Görlitz. Eigentlich hat Artur Meier aus Görlitz die ganze Sache einem jungen Polen zu verdanken: Tomasz Tomalik hatte sich mit dem deutsch-polnischen Gedenkprojekt „Worcation“ des Meetingpoint-Vereins auf den Europäischen Karlspreis für die Jugend beworben – und bekam ihn. Doch weil er erst 17 ist, musste ein volljähriger Begleiter vorige Woche mit nach Aachen fahren. Artur hatte 2015 und 2016 selbst an „Worcation“ teilgenommen. So fiel die Wahl auf ihn. Doch der 18-Jährige, der 2017 sein Abitur am Curie-Gymnasium gemacht hat, wusste nicht, was kommt: „Worcation“ wurde nicht nur Landessieger, sondern bekam völlig überraschend den mit 7500 Euro dotierten ersten Preis. Wofür das Geld verwendet wird, steht noch nicht fest.
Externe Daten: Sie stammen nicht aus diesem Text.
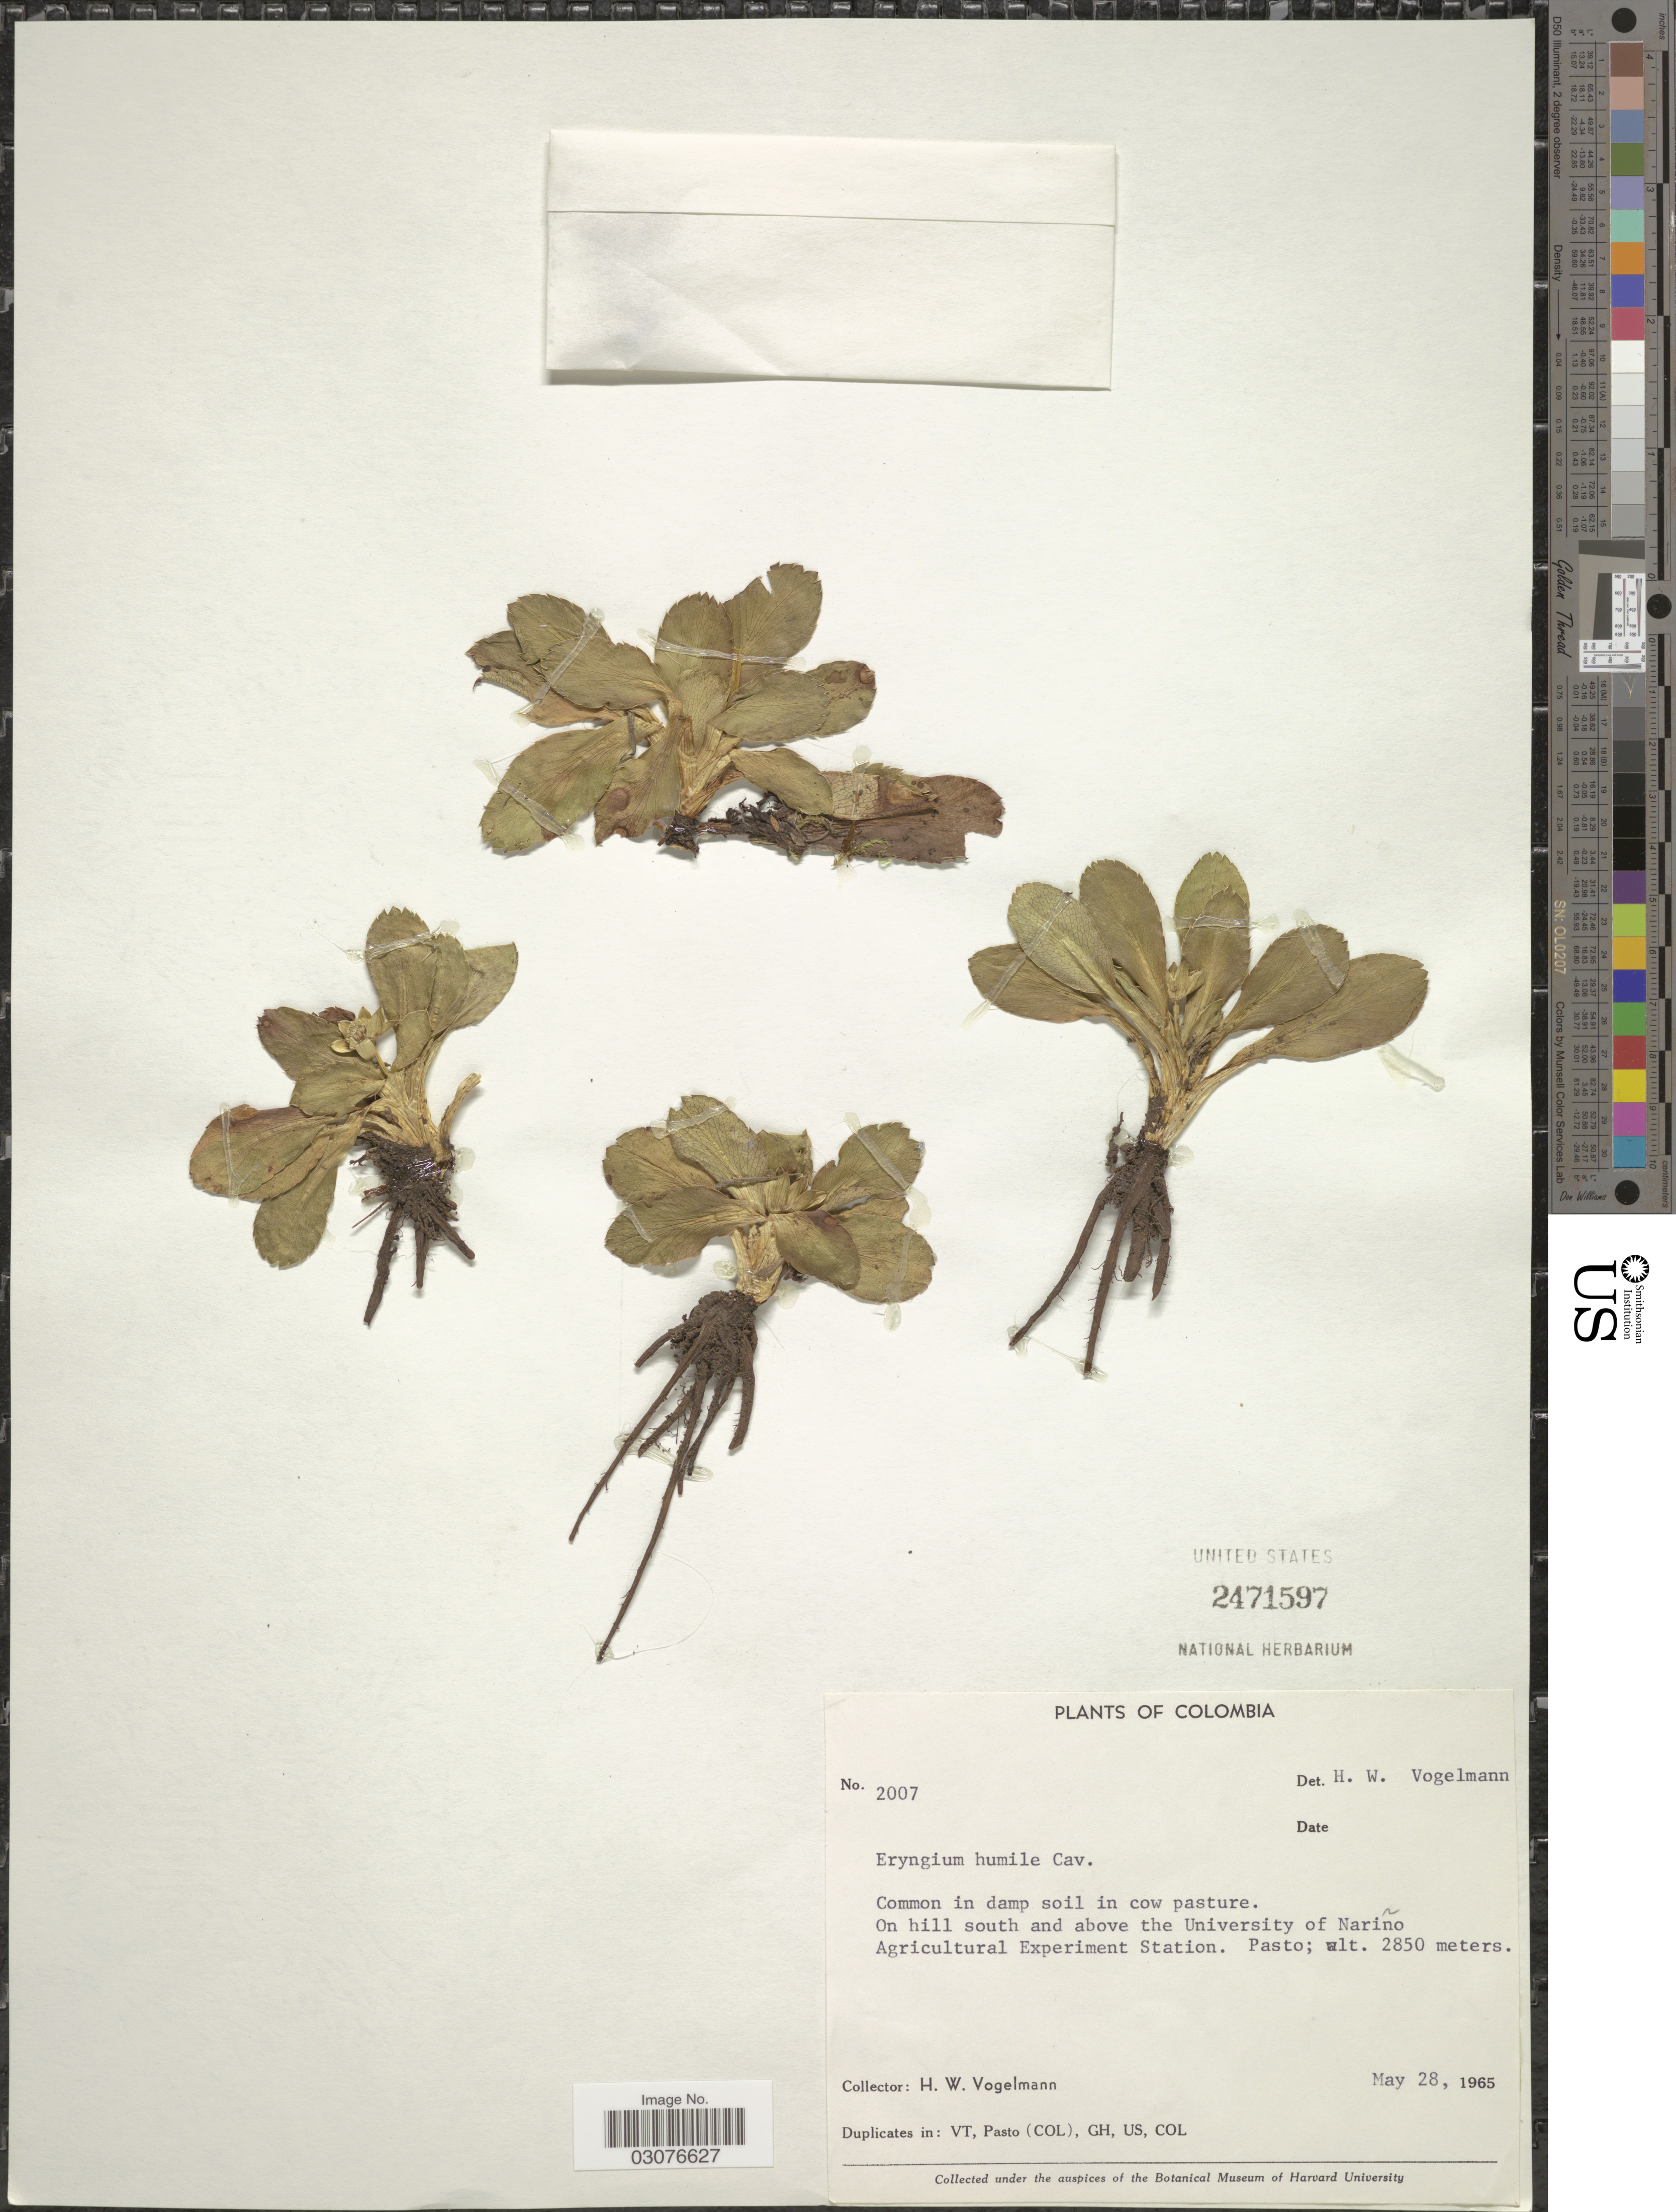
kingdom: Plantae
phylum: Tracheophyta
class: Magnoliopsida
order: Apiales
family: Apiaceae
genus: Eryngium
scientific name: Eryngium humile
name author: Cav.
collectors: H. Vogelmann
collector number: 2007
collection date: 1965-05-28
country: Colombia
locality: On hill south and above the University of Nariño, Agricultural Experiment Station, Pasto.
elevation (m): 2850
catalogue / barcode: US 2471597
Weil Artur fließend englisch, deutsch und polnisch spricht, präsentierte er das Projekt, stand für eine Minute mit dem französischen Präsidenten Emmanuel Macron auf der Bühne und saß am nächsten Tag als Ehrengast direkt neben Ex-SPD-Chef Martin Schulz in der zweiten Reihe, schräg hinter Angela Merkel und dem spanischen König Felipe VI. „Das habe ich vorher alles nicht erwartet“, sagt er: „Ich hatte nicht mal einen Anzug dabei, nur mein Freizeitjackett.“ Aufregend sei es schon gewesen. Aber unnötig gestresst habe er sich nicht: „Ich bin das Reden gewöhnt, das ging schon klar.“ Mit Martin Schulz habe er sich nett unterhalten: „Ich habe ihm von unserem Projekt erzählt, das war sehr entspannt, er ist ein geerdeter Typ.“

Inzwischen ist Artur zurück in Görlitz – und arbeitet am nächsten Projekt. Er ist schon seit Herbst 2014 Mitglied im A-Team, einer Gruppe Jugendlicher, die sich für Görlitz engagiert und in der Rabryka auf der Bautzener Straße 32 trifft. Dort baut Artur derzeit mit Otto Kronschwitz und Robin Buse einen alten Wohnwagen zum Infokiosk um: „Damit touren wir vom 18. Mai bis 18. August durch die ganze Stadt.“

Sie wollen die Jugendlichen dort erreichen, wo sie sind. Diskussionsrunden sind am Bus geplant, aber auch Tischkickerturniere und sogar Konzerte. Zudem gibt es im Wohnwagen eine Bar. „Wir wollen herausfinden, was die Probleme in den Stadtteilen sind“, sagt Otto. Die Ergebnisse sollen an Bürger- und Stadträte weitergetragen werden. Vor allem aber geht es dem A-Team darum, den Jugendlichen Perspektiven aufzuzeigen, ihnen Projekte vorzustellen, die schon da sind, die sie aber vielleicht nicht kennen. „Sie sollen nicht nur meckern, sondern was machen“, sagt Artur. Start ist morgen, ab 15.30 Uhr, im Stadtpark. Dort veranstaltet das A-Team schon zum achten Mal den Mayday. Es gibt eine kleine Bühne für Bands und DJs, verschiedene Stände und Aktionen – und den Wohnwagen mit Artur und seinen Mitstreitern mittendrin.